Information
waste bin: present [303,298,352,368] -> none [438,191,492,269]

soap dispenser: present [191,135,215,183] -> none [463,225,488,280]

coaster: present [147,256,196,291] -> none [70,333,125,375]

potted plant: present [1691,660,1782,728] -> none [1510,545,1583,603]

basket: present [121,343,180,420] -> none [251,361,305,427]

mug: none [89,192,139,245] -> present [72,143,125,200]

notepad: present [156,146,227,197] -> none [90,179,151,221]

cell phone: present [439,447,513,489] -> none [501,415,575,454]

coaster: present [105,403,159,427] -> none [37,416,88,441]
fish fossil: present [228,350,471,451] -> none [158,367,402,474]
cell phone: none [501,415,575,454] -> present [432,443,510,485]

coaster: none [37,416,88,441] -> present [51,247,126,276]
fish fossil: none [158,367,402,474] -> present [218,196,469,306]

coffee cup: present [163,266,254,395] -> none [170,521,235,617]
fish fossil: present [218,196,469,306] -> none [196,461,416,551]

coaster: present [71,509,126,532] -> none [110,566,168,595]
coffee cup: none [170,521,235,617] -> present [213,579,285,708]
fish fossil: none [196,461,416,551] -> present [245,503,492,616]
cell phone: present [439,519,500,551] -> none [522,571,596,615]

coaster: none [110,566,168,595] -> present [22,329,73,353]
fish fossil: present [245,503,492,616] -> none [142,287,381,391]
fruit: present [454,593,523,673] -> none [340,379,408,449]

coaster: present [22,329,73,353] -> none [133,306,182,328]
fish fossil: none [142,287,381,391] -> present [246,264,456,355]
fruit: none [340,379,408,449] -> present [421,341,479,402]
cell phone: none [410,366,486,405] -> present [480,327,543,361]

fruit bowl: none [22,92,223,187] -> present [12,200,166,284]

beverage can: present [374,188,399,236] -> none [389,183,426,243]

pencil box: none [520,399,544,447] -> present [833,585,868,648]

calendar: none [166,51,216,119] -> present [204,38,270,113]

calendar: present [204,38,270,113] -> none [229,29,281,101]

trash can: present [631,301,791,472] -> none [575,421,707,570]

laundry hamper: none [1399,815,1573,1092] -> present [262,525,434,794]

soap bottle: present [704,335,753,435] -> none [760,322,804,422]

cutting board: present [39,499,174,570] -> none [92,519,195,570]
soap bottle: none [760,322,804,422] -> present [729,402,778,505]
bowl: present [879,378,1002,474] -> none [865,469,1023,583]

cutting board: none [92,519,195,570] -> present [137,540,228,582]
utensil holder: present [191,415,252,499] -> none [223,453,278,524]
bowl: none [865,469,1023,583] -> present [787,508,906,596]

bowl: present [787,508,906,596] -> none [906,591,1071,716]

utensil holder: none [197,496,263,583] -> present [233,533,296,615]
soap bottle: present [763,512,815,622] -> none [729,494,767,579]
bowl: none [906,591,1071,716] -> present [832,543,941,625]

Assignment
Start with the line above that contains "fish fossil: present [228,350,471,451]" and stop after the line that contains "fish fossil: present [245,503,492,616]". Output those lines exactly, and only those.

Output of the exercise
fish fossil: present [228,350,471,451] -> none [158,367,402,474]
cell phone: none [501,415,575,454] -> present [432,443,510,485]

coaster: none [37,416,88,441] -> present [51,247,126,276]
fish fossil: none [158,367,402,474] -> present [218,196,469,306]

coffee cup: present [163,266,254,395] -> none [170,521,235,617]
fish fossil: present [218,196,469,306] -> none [196,461,416,551]

coaster: present [71,509,126,532] -> none [110,566,168,595]
coffee cup: none [170,521,235,617] -> present [213,579,285,708]
fish fossil: none [196,461,416,551] -> present [245,503,492,616]
cell phone: present [439,519,500,551] -> none [522,571,596,615]

coaster: none [110,566,168,595] -> present [22,329,73,353]
fish fossil: present [245,503,492,616] -> none [142,287,381,391]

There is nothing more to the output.